The GAC report further noted that the Corporate By-Laws of NOCAL adopted 2004 has several provisions which undermine the practice of good corporate governance and the efficient management of NOCAL resources.
For example, Article 6 Paragraph 2, states “The Board may by resolution authorize the payment of fees, stipends, honoraria, travel or other allowances to Directors for attending meetings of the board and or traveling in the interests of the corporation.
Nothing herein contained should be construed to preclude any Director from serving the Corporation in any capacity and receiving compensation thereof, provided there is no obvious conflict of interest.”
The GAC report notes that corporate by-laws that bestow upon the Board of Directors multiple benefits and allow Directors to perform additional services for fees which could lead to conflict of interest.

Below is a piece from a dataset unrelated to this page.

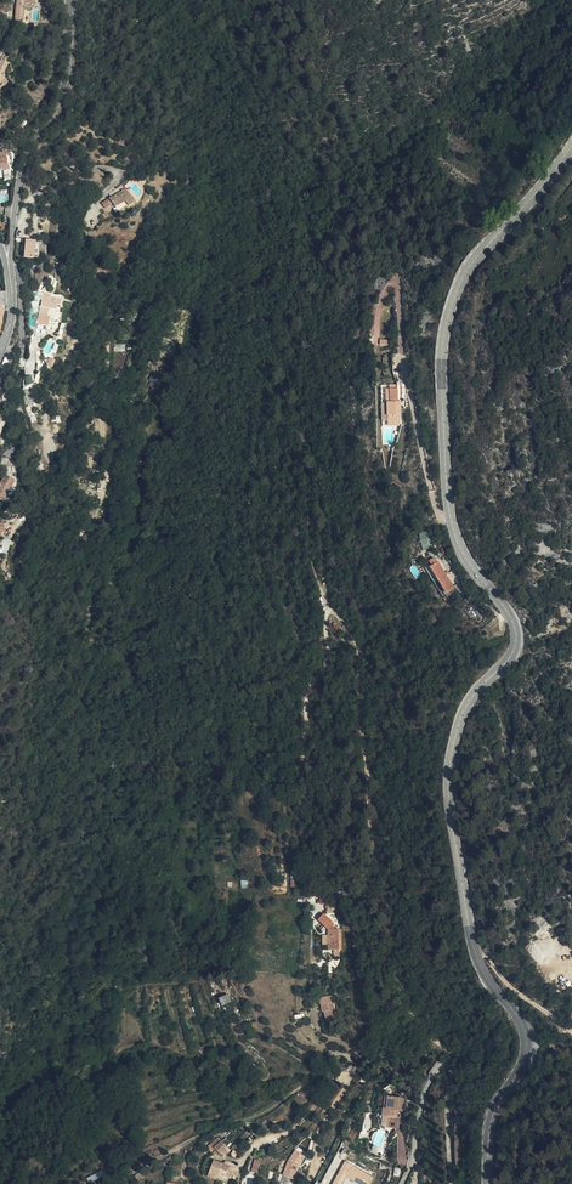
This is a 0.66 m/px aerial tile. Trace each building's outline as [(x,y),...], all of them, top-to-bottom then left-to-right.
[(16,6),(15,20),(22,21),(24,5),(25,3),(33,5),(35,0),(17,0),(16,6)] [(22,65),(27,57),(23,55),(18,62),(22,65)] [(134,203),(121,185),(109,193),(111,198),(102,203),(106,208),(112,204),(115,207),(124,201),(128,206),(134,203)] [(39,255),(40,243),(25,241),(23,257),(34,259),(34,255),(39,255)] [(49,302),(50,297),(51,295),(43,293),(41,301),(49,302)] [(49,308),(54,309),(55,304),(60,305),(61,299),(50,297),(49,302),(41,301),(38,319),(33,319),(31,329),(36,330),(37,323),(48,325),(50,318),(50,317),(47,316),(49,308)] [(56,310),(54,309),(49,308),(47,316),(50,317),(50,318),(54,318),(56,310)] [(395,424),(400,424),(399,407),(400,407),(400,402),(398,402),(396,385),(388,386),(389,390),(385,390),(385,404),(386,416),(387,416),(387,421),(387,422),(394,422),(395,424)] [(6,474),(0,484),(0,496),(2,497),(6,489),(9,490),(15,480),(6,474)] [(422,550),(432,548),(430,531),(420,533),(422,550)] [(453,589),(437,563),(430,568),(445,594),(453,589)] [(479,613),(470,620),(474,624),(482,618),(479,613)] [(325,928),(331,922),(323,915),(317,921),(324,926),(320,930),(324,933),(327,930),(325,928)] [(176,926),(178,926),(178,916),(169,916),(169,921),(175,921),(176,926)] [(178,931),(178,926),(176,926),(175,921),(169,921),(168,926),(172,926),(172,931),(178,931)] [(333,950),(338,950),(338,930),(333,930),(327,930),(328,950),(333,950)] [(230,1003),(227,996),(222,998),(219,999),(222,1006),(230,1003)] [(325,1005),(321,1005),(322,1013),(324,1012),(325,1022),(335,1020),(331,996),(324,998),(325,1005)] [(403,1099),(387,1097),(386,1110),(388,1111),(387,1117),(389,1117),(393,1118),(394,1112),(397,1112),(402,1112),(403,1099)] [(395,1129),(396,1118),(393,1118),(389,1117),(388,1128),(395,1129)] [(210,1152),(215,1148),(221,1142),(218,1139),(207,1148),(210,1152)] [(221,1142),(215,1148),(220,1153),(226,1148),(221,1142)] [(288,1161),(283,1175),(294,1179),(298,1167),(305,1156),(296,1150),(288,1161)] [(251,1172),(257,1173),(261,1160),(259,1158),(258,1161),(254,1160),(251,1172)] [(230,1179),(232,1175),(233,1171),(235,1165),(231,1163),(230,1167),(228,1166),(213,1161),(208,1176),(217,1180),(220,1175),(230,1179)] [(372,1176),(344,1161),(332,1183),(342,1183),(346,1177),(359,1183),(367,1183),(372,1176)] [(101,1171),(88,1178),(90,1182),(103,1175),(101,1171)]
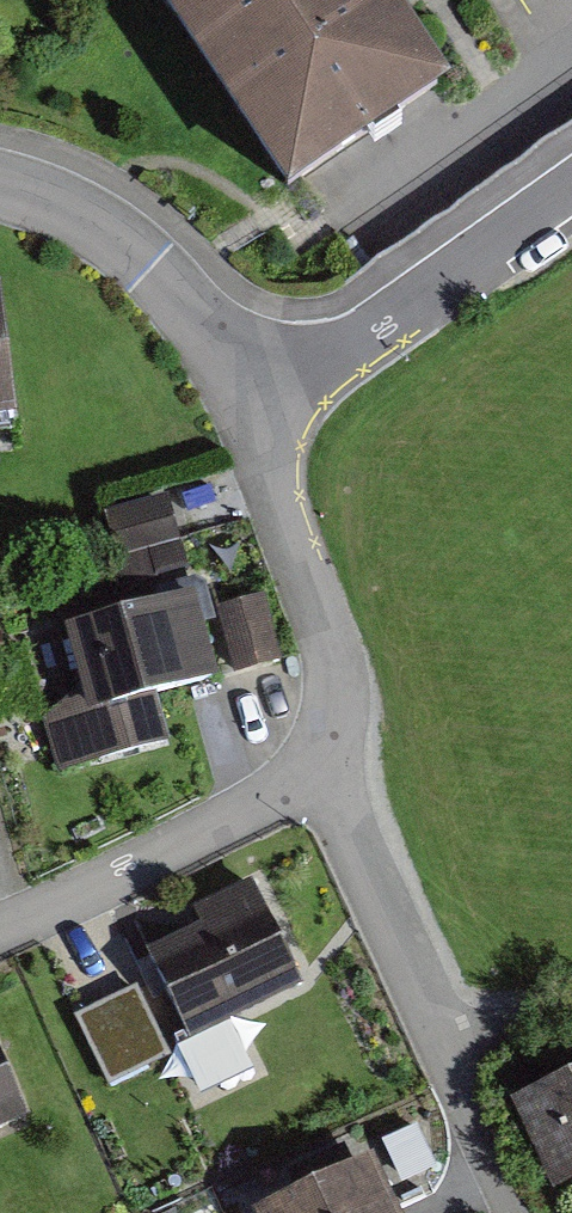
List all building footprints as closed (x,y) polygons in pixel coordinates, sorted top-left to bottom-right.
[(293,197),(443,99),(378,0),(163,0),(293,197)] [(112,500),(122,578),(188,570),(178,492),(112,500)] [(187,597),(62,627),(81,704),(39,714),(51,764),(160,738),(149,692),(207,678),(187,597)] [(261,602),(216,614),(231,674),(277,662),(261,602)] [(197,932),(149,951),(182,1034),(295,988),(252,883),(188,909),(197,932)] [(108,1006),(76,1021),(107,1086),(167,1057),(135,992),(108,1006)] [(27,1113),(0,1039),(0,1123),(27,1113)] [(508,1097),(547,1190),(571,1180),(571,1071),(508,1097)] [(245,1212),(246,1212),(384,1212),(362,1162),(245,1212)]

According to the report, NOCAL through its Corporate Social Relations Division awarded social contribution to several individuals, institutions and communities for the construction of clinics, schools, bus terminals, housing units, provision of laboratory equipment.
However, the GAC observed that projects amounting to US$809, 783 were completed, US$273,533, incomplete and US$127,198.41 were abandoned.
Therefore, the GAC says NOCAL should recover the full amounts of US$34,500.00 and US$92,698.41 disbursed to the Grand Kru Development Union and the Dougbor Group Incorporated, respectively, for the abandonment of the construction of the clinic in Wropluken, Forkpoh District, Grand Kru County and the Bus Terminal in Kakata, Margibi County.